75/125 YEARS

Assessing the Accuracy of Using Exemplars in Molecular Studies: The Pitfalls of Incomplete Taxon Sampling

MEYER, Christopher P., Museum of Paleontology and Dept. of Integrative Biology, Univ. of California, Berkeley, CA 94720-4780

Phylogenies provide evolutionary biologists with a framework to test evolutionary hypotheses. However, it is well known through simulation studies that phylogenies based on molecular sequence data are susceptible to erroneous hypotheses of relationships and that taxon sampling has a major influence in accurately assessing relationships. This study provides an empirical example of how using exemplars (single taxon representatives from monophyletic lineages) leads to incongruent phylogenies. A data set of two mitochondrial gene sequences (COI and 16S) from 135 cypraeid species representing 40 monophyletic groups was used to investigate the role of taxon sampling. 300 taxonomic sets were constructed by randomly selecting one taxon from each of the 40 clades. Heuristic searches were completed for each of the 300 taxonomic sets under five weighting schemes to explore the effects of transition: transversion bias. The resulting topologies were collected and compared to each other by both the tree comparison method of symmetric distance and consensus methods.

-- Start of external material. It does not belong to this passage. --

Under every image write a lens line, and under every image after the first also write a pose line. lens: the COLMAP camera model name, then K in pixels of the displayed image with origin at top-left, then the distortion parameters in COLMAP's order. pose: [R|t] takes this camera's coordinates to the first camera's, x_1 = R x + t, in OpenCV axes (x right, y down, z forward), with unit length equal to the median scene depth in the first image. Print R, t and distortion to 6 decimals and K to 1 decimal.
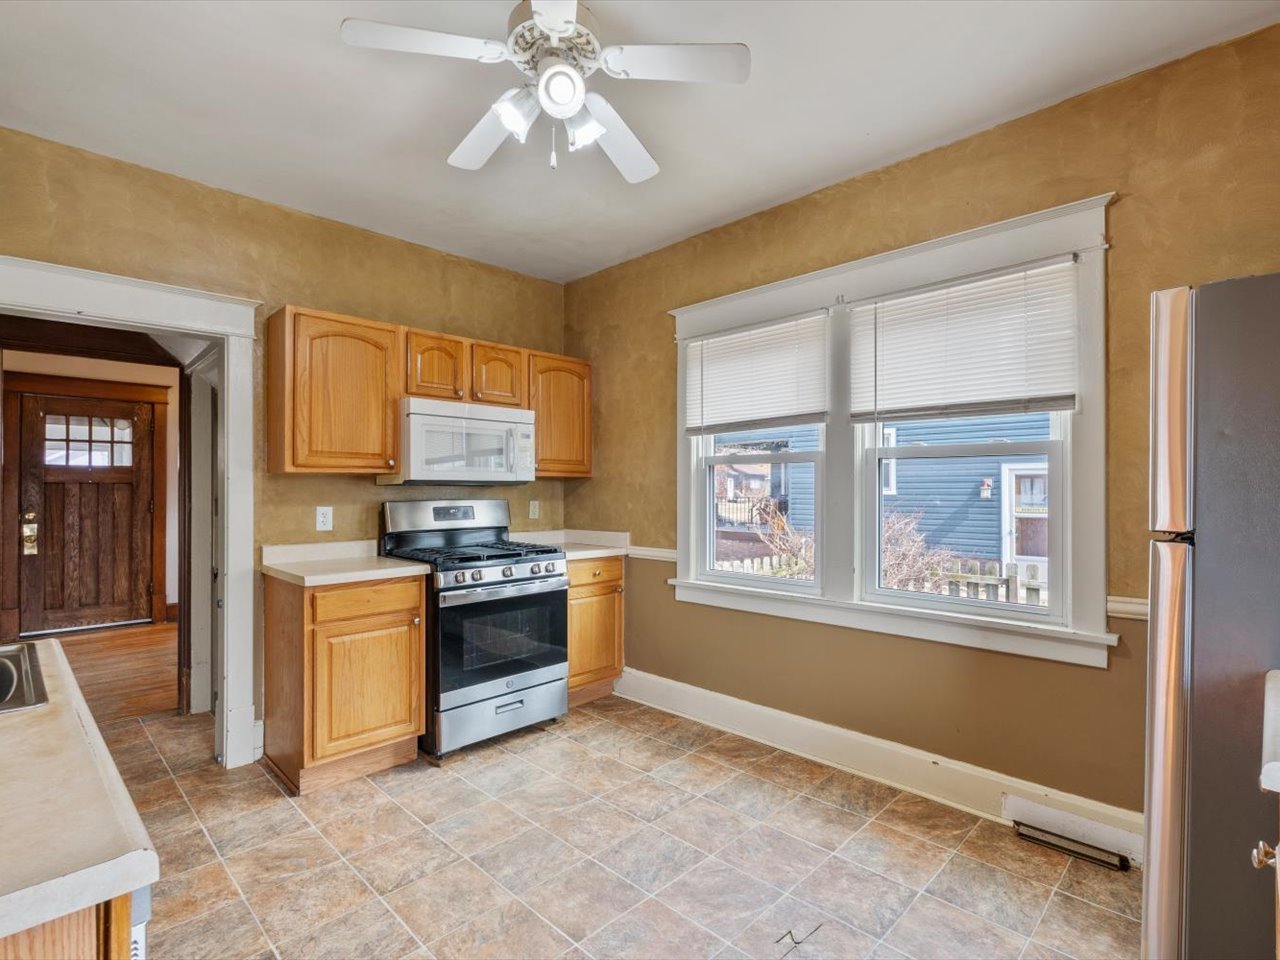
lens RADIAL K [[620.7, 0, 652.8], [0, 620.7, 484.8], [0, 0, 1]] dist [-0.007722, -0.000035]
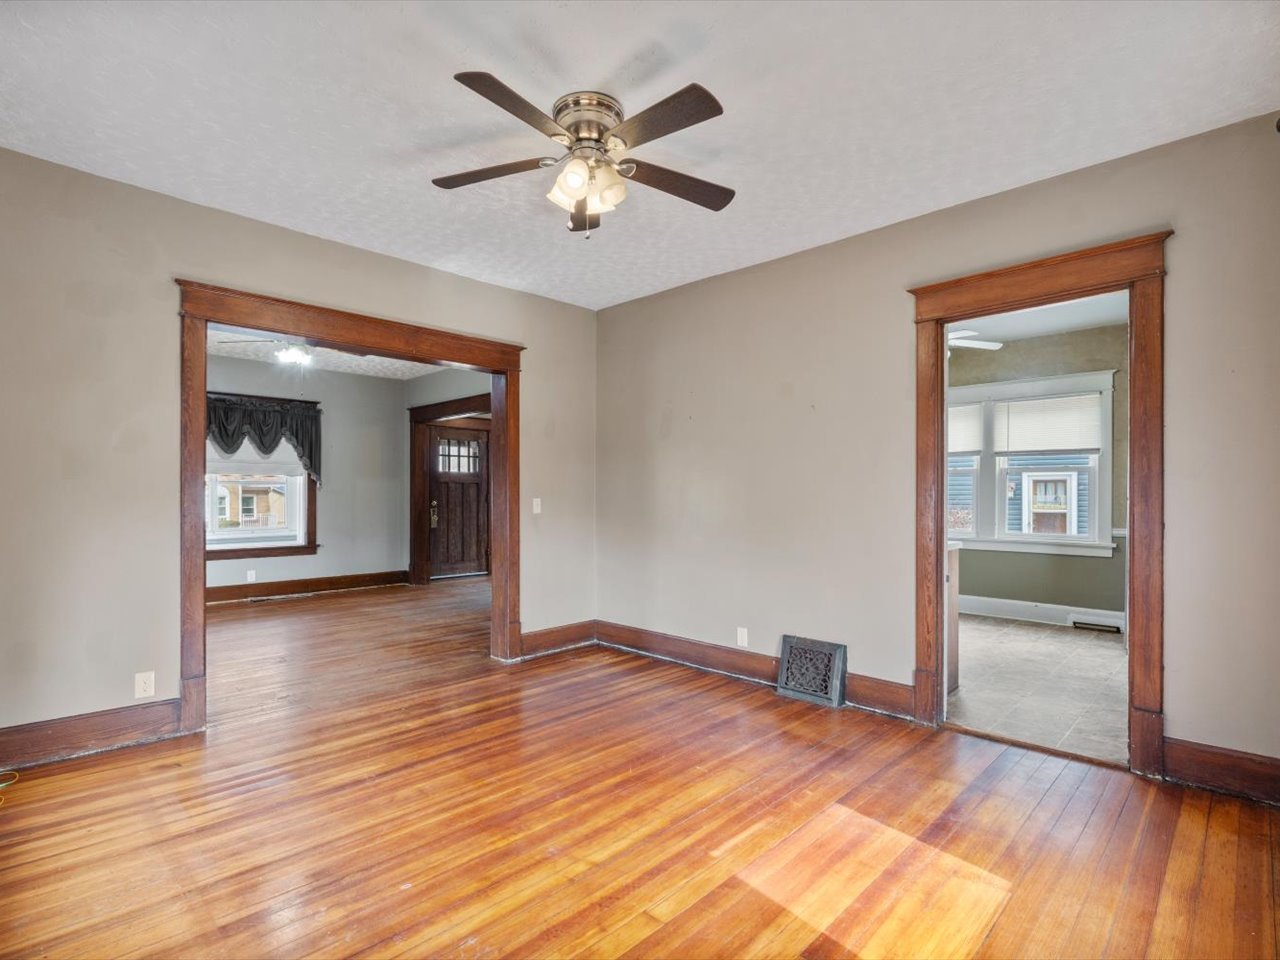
lens RADIAL K [[636.1, 0, 641.0], [0, 636.1, 493.4], [0, 0, 1]] dist [-0.003440, -0.000264]
pose [[0.999924, 0.003632, 0.011763, -0.934632], [-0.003728, 0.999960, 0.008145, 0.016811], [-0.011733, -0.008188, 0.999898, -1.201283]]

The expectation that each taxonomic set should result in identical topologies was not met. Disturbingly, analyses that failed to take into account transition:transversion bias lacked resolution at 50% congruence. Accuracy, measured as a comparison to the topology generated when all taxa were included, was maximized at a Ti:Tv bias of 5:1, but fell off as weighting increased. These results strongly support the need for increased taxon sampling in molecular phylogenies. Effective sampling strategies should strive to break up long branches, decrease overall lambda (l), and increase the evenness of branch lengths in tree topologies. Additionally, the role that morphology can contribute to increasing the robustness of phylogenetic estimations cannot be neglected.